Schlagworte zuweisen

Wer viele Projekte am laufen hat (mehrere Blogs führt / mehrere Studienfächer hat / verschiedene Blogkategorien füllen will), kann sich eine Art Kurzreferenz für jedes Projekt ausdenken. Das ist gerade bei Ideen, die einem mal so zwischendurch kommen und die man schnell notieren will, extrem hilfreich. Schlagwort – Notitz – Trennstrich. Fertig. Gerade wenn man das Superbuch nach längerer Zeit wieder in die Hand nimmt, ist man dann für ein Schlagwortverzeichnis ziemlich dankbar.

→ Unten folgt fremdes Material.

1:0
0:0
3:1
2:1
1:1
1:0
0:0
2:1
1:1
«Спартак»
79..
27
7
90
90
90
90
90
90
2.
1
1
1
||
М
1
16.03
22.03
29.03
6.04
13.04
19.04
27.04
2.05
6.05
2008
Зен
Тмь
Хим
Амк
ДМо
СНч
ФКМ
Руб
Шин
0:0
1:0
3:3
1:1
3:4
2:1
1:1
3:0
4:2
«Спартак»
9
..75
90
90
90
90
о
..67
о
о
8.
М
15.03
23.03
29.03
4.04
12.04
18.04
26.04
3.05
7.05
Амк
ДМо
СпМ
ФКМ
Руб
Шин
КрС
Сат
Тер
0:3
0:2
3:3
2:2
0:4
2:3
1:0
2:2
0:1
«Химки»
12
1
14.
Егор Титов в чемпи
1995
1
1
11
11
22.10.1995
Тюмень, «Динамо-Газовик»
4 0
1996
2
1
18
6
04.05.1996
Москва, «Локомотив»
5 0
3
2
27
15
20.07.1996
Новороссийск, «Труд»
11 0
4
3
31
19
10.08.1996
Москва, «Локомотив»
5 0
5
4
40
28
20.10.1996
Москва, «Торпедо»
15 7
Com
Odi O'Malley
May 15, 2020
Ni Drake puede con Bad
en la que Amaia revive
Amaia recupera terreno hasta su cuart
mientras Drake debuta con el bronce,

Ganze Seiten vergeben resp. frei lassen / Themenseiten anlegen

Und, last but not least: Wenn man Informationen zu einem Projekt sammeln oder eine Liste anfangen will, legt man eine eigene Seite dazu im Superbuch an. Das Funktioniert nach dem Einkaufslisten-Prinzip: Man schreibt Einkaufsliste oben drüber und ergänzt diese Liste immer, wenn einem dazu etwas in den Sinn kommt.

 

Das sind jetzt viele Vorschläge und Möglichkeiten. Und es lohnt sich, sich mit diesen auseinanderzusetzen und zu schauen, was gut für einen arbeitet. Sobald man sich angewöhnt hat, 1. alles zu erfassen und 2. mit einer vertrauten, effizienten Struktur zu arbeiten, wird der nächste Schritt um so einfacher: das Durcharbeiten des Notierten. Darum geht es dann im Teil IV der Serie.

 

11 Kommentare

  1. Hallo!

    Für mich ist es total wichtig, immer das Datum dazu zu schreiben, das erleichtert das Auffinden ganz ungemein.

    Wenn ich einen Termin habe oder einen Vortrag besuche, wo ich etwas notiere, dann schreibe ich auch immer eine Überschrift dazu.

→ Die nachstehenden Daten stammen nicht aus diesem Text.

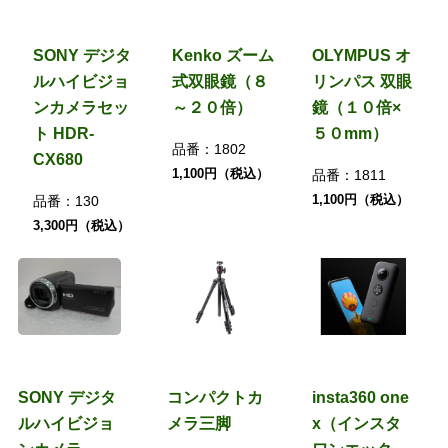
SONY デジタ
Kenko ズーム
OLYMPUS オ
ルハイビジョ
式双眼鏡（８
リンパス 双眼
ンカメラセッ
～２０倍）
鏡（１０倍×
ト HDR-
５０mm）
品番：
1802
CX680
1,100円（税込）
品番：
1811
1,100円（税込）
品番：
130
3,300円（税込）
SONY デジタ
コンパクトカ
insta360 one
ルハイビジョ
メラ三脚
x（インスタ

    Ich liebe „superbuch“ Eine tolle Idee, darüber eine Serie zu schreiben!

    lg
    Maria

    • Hallo Maria

      Ja, natürlich, die Überschrift! Das ist für mich irgendwie so selbstverständlich, dass ich ich vergaß, es zu schreiben. Bei Sitzungen, Seminaren, Besprechungen, Listen, … überall kommt eine Überschrift drüber.

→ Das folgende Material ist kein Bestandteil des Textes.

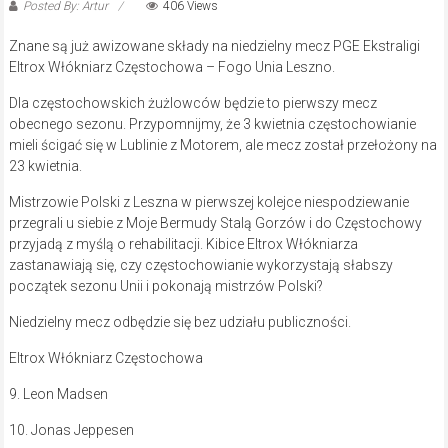
Posted By: Artur
406 Views
Znane są już awizowane składy na niedzielny mecz PGE Ekstraligi
Eltrox Włókniarz Częstochowa – Fogo Unia Leszno.
Dla częstochowskich żużlowców będzie to pierwszy mecz
obecnego sezonu. Przypomnijmy, że 3 kwietnia częstochowianie
mieli ścigać się w Lublinie z Motorem, ale mecz został przełożony na
23 kwietnia.
Mistrzowie Polski z Leszna w pierwszej kolejce niespodziewanie
przegrali u siebie z Moje Bermudy Stalą Gorzów i do Częstochowy
przyjadą z myślą o rehabilitacji. Kibice Eltrox Włókniarza
zastanawiają się, czy częstochowianie wykorzystają słabszy
początek sezonu Unii i pokonają mistrzów Polski?
Niedzielny mecz odbędzie się bez udziału publiczności.
Eltrox Włókniarz Częstochowa
9. Leon Madsen
10. Jonas Jeppesen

      Danke für deine Ergänzung.

      LG Frau Momo

  2. Das mit dem Datum ist eine sehr gute Idee, die ich mir tatsächlich mal angewöhnen sollte. 🙂 Vielen Dank für die Serie! Ich freue mich schon auf Teil IV!

    Lieber Gruß,
    Philipp

  3. Vielen lieben Dank für diese tolle Serie – ich recherchiere bestimmt seid 2 Wochen nach für mich besser passenden Organisationsmethoden, hab auch über Superbuch viel gelesen und dein Beitrag dazu ist echt SuperCool und hat mir so Bock gemacht dass ich heute mein erstes Superbuch angelegt hab 🙂

    • Hallo Tina

      Super, das freut mich total. Nach wie vor … ich kann es gar nicht oft genug schreiben … ist das Superbuch für mich die Selbstorganisationsmethode schlechthin. Vielleicht magst du irgendwann berichten, wie es dir mit deinem Superbuch ergeht.

      Herzlich, Frau Momo

  4. Hallo Frau Momo,

    das ist ein super toller Beitrag, der mir sehr hilft mein erstes Superbuch überhaupt anzulegen. VIELEN DANK😃 Ich bin zwar erst in der zweiten Woche, habe jedoch das Gefühl, dass das System endlich bei mir funktioniert😊

    Nun suche ich wie wild den Link zu Teil VI!???… oder ist der noch in Arbeit?

    Herzliche und erwartungsvolle Grüße
    Pefi

    • Teil IV…. ups😶

    • Liebe Pefi,

      hab‘ Dank für das Nachfragen! Ich habe nun alle Teile der Superbuch-Serie miteinander verlinkt. Es gibt insgesamt vier Teile und Teil IV findest du hier.

      Viel Spass mit deinem Superbuch!

      Herzlich, die Frau Momo

      • Ein ganz ❤️liches Dankeschön dafür🤗 Deine Informationen zum Superbuch sind absolut klasse und sehr sehr hilfreich👍 Und zudem auch noch auf Deutsch😉 Ich freue mich wirklich sehr, dass ich bei meiner umfangreichen Recherche auf deine Seite gestoßen bin😃. Und mir scheint, dass ich hier noch viele andere tolle Tipps entdecken werde☺️ Danke!!!

        Herzliche Grüße
        Pefi

        • Liebe Pefi,

          das freut mich ausserordentlich!!

          Es stimmt, es gibt nicht viel Literatur und auch nur wenig Beiträge über das Führen eines Superbuches. Die Bücher von David Allen („Wie ich die Dinge geregelt kriege“ sowie „So kriege ich alles in den Griff“) kommen den Prinzipen des Superbuches nahe, sowie auch das daraus abgewandelte Prinzip „Zen to Done“ von Loe Babauta.

          Viel Spass beim Stöbern auf meinem Blog!